Сын рассматривает снимок и спрашивает:

— Мама, а о чем вы разговаривали с паном Гавелом?

— Ни о чем, Томаш! — возмущается мама. — Мы не обращали на него внимания. Он для нас был слишком маленьким.


03

Канистра Зденека Адамеца уже наполнена.


87

Про врача Ярославу Мосерову рассказывают, что она лечила человека, у которого взрыв газа не сжег только то, что было у него под плотными шортами. И руки, так как он держал их в карманах. Он был молодым скрипачом, незадолго до взрыва закончил консерваторию. Через год после трансплантации он снова начал заниматься, но не мог долго стоять со смычком в руках. Уже через десять минут у него пропадала всякая охота играть. Так как его врач была из семьи, в которой дети должны были отличать Моне от Мане и играть на фортепьяно, она начала разучивать с пациентом дуэт Корелли.

Чтобы соответствовать уровню выпускника по классу скрипки, хирург Ярослава Мосерова, которой было уже за пятьдесят, сама стала брать уроки музыки. Когда они играют вместе, юноша выдерживает целый час.

Так они играют в течение трех лет.

А потом выступают на европейском конгрессе пластических хирургов и исполняют Яначека.

Теперь у Ярославы Мосеровой появляется замысел сценария художественного фильма.

Мать нечаянно поранила дочери щеку. История начинается с того момента, когда девочка уже подросла, у нее шрам на красивом личике, интересная работа и много друзей. Все хорошо, если не считать, что мать гложет чувство вины. Она тиранит дочь нездоровой заботой. Вина — смысл ее жизни.
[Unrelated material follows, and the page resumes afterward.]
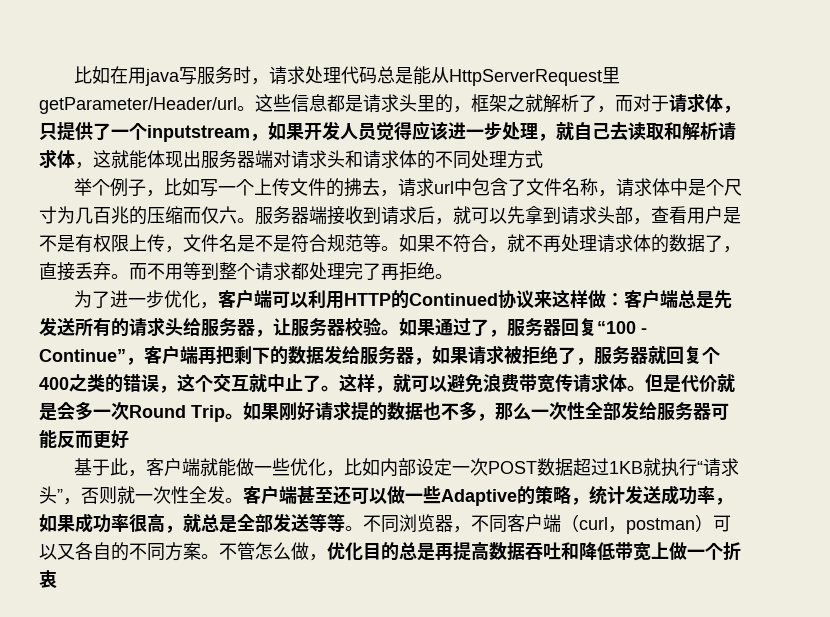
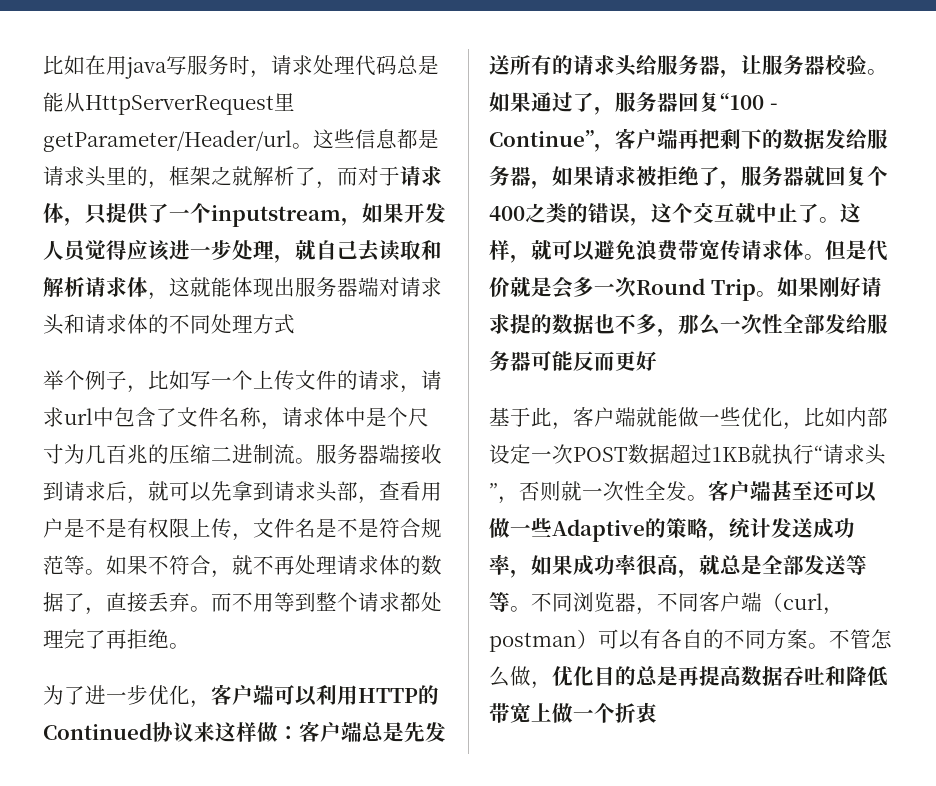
[343,178,380,197] 拂去 -> [358,370,400,390] 请求
[183,206,237,224] 而仅六 -> [211,444,295,464] 二进制流
[57,543,75,560] 又 -> [640,629,661,649] 有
Сценарием заинтересовался Эвальд Шорм, легенда чешской «новой волны», молчащий уже почти двадцать лет — приблизительно с момента гибели Палаха. Он хочет снимать фильм, но не хочет писать сценарий. Говорит, пускай напишет она сама. Ярослава сопротивляется, тогда режиссер объясняет, как это делается: слева на странице то, что мы слышим, например, сигнал автомобиля, справа — то, что видим, например, что заслонка отодвигается.

Роль матери сыграет подруга Ярославы — бывшая жена симпатичного молодого человека, сироты, который захаживал после войны к Мосерам. У него не было родных, а хотелось, чтобы кто-нибудь намазал ему хлеб маслом и даже накричал на него, что понятно: он ведь нуждался в семье. Подругу-актрису зовут Яна Брейхова, а ее бывший муж, тот, что мечтал о хлебе с маслом, — Милош Форман.
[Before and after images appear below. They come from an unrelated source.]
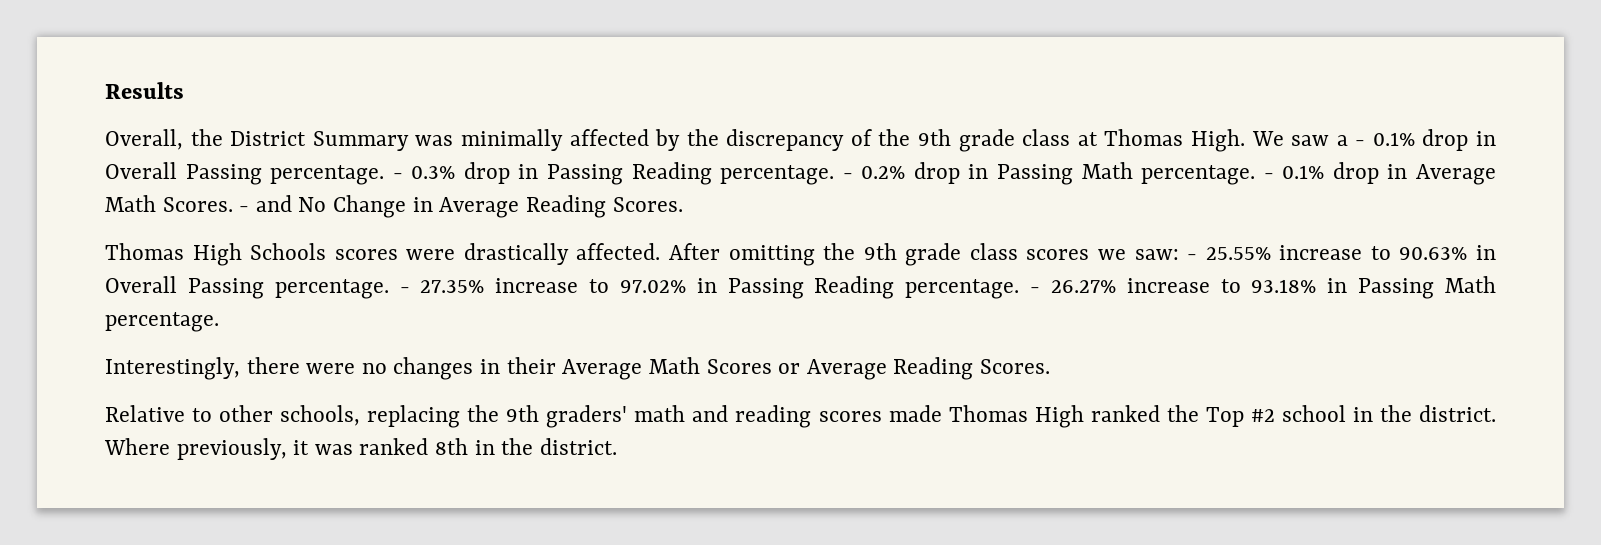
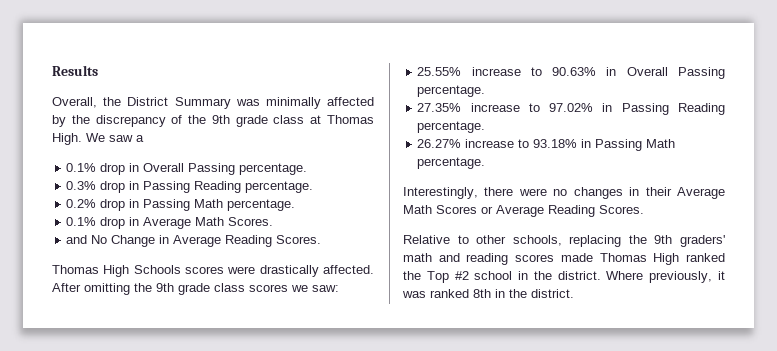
[1355,140,1366,146] - -> (144, 138) //
[392,173,403,179] - -> (308, 169) //
[842,173,853,179] - -> (314, 187) //
[1263,173,1274,179] - -> (296, 205) //
[239,206,250,212] - -> (274, 221) //
[1187,254,1198,260] - -> (339, 288) //
[399,287,410,293] - -> (486, 91) //
[1030,287,1041,293] - -> (486, 127) //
Фильм сняли, но его нельзя назвать так, как хочет сценаристка. А она хотела бы: «Белая ложь».

Слово «ложь», также как и слово «правда», в искусстве запрещено, и в период нормализации ни одно из них нельзя употреблять. Другая легенда чешской «новой волны», Вера Хитилова, не смогла использовать в своем фильме словосочетание «я думаю». «Я думаю, что…» — довольно медленно говорил актер, а приемная комиссия объявила, что это выглядит слишком многозначительно — такое можно по-разному интерпретировать. А одну сцену, когда у мужчины захлопнулась дверь в туалете и он кричит «Я заперт!», Вера Хитилова была вынуждена целиком вырезать.
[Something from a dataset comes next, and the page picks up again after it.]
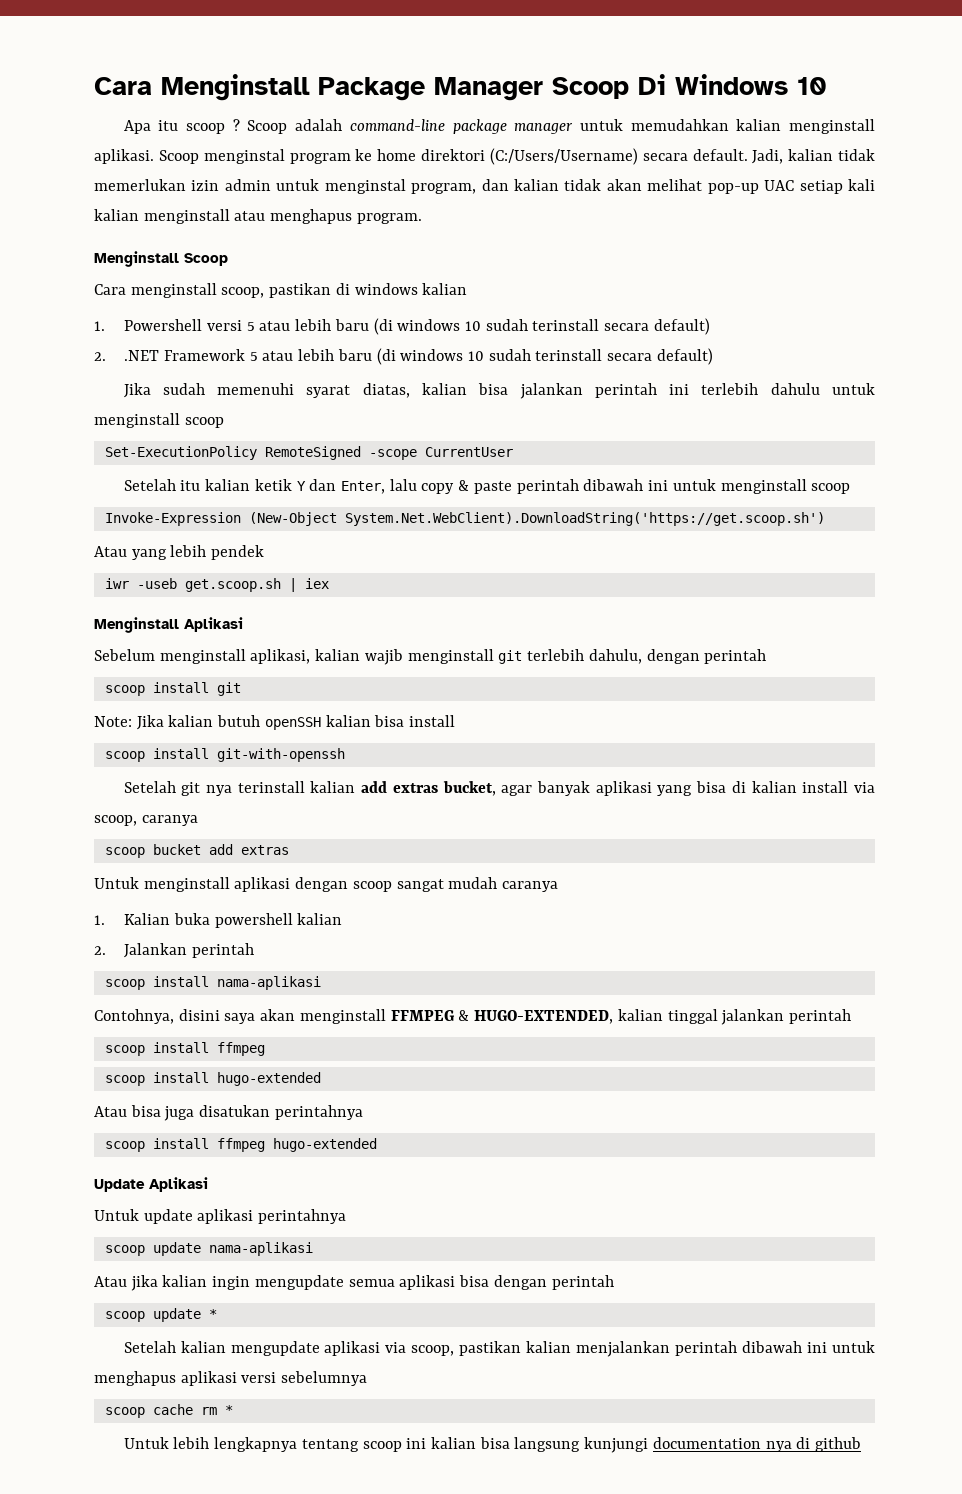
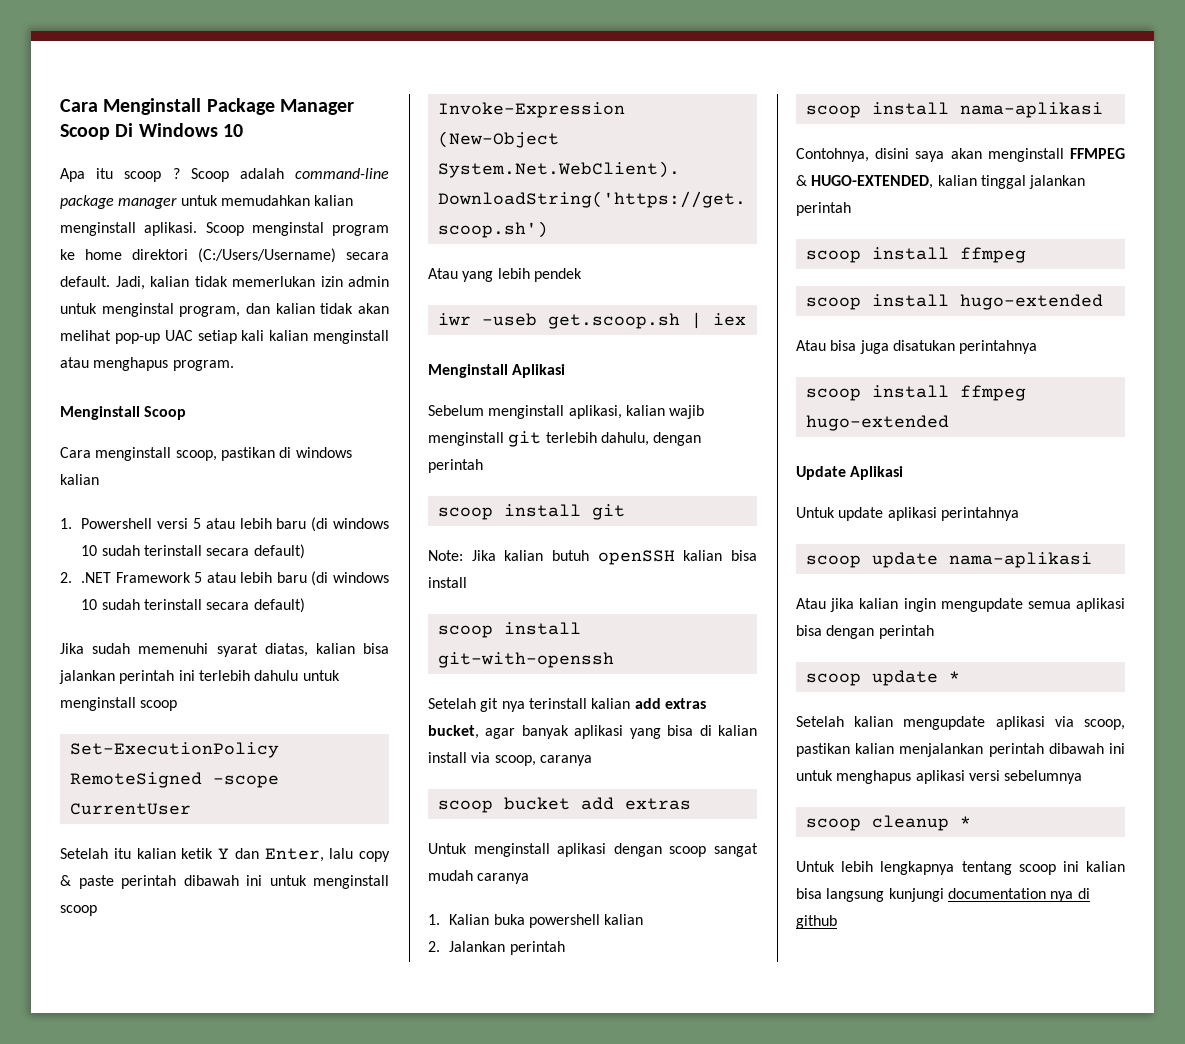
[152,1404,217,1415] cache rm -> [871,815,949,831] cleanup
Поэтому новый фильм Эвальда Шорма называется «Собственно, ничего не случилось».


03

Зденек Адамец поднимается по широким ступеням музея.

Восемь часов утра, холодно, начало марта.


89

Тяжело больной Эвальд Шорм умирает за месяц до премьеры фильма.

Ее случайно назначили на 19 января в кинотеатре «Люцерна» на Вацлавской площади.

Но в этот день на площадь не идут ни трамваи, ни метро. Именно 19 января двадцать лет тому назад умер Ян Палах и несколько тысяч демонстрантов были окружены милицией.

На фильме «Собственно, ничего не случилось» нет ни одного зрителя.

В мае в Польше начинает выходить «Газета выборча», в Чехословакии же Вацлав Гавел еще сидит в тюрьме. Но уже в ноябре он возглавляет только что созданный Гражданский форум. К нему присоединяются актеры, философы, журналисты, врачи… Присоединяется и Ярослава.

— Только у меня есть опасения, я же не политик, — говорит она.

— И слава богу, пани Мосерова, никто из нас не политик, — успокаивают ее друзья.


03

Так же как и Факел номер один, Зденек Адамец обливается начиная с головы.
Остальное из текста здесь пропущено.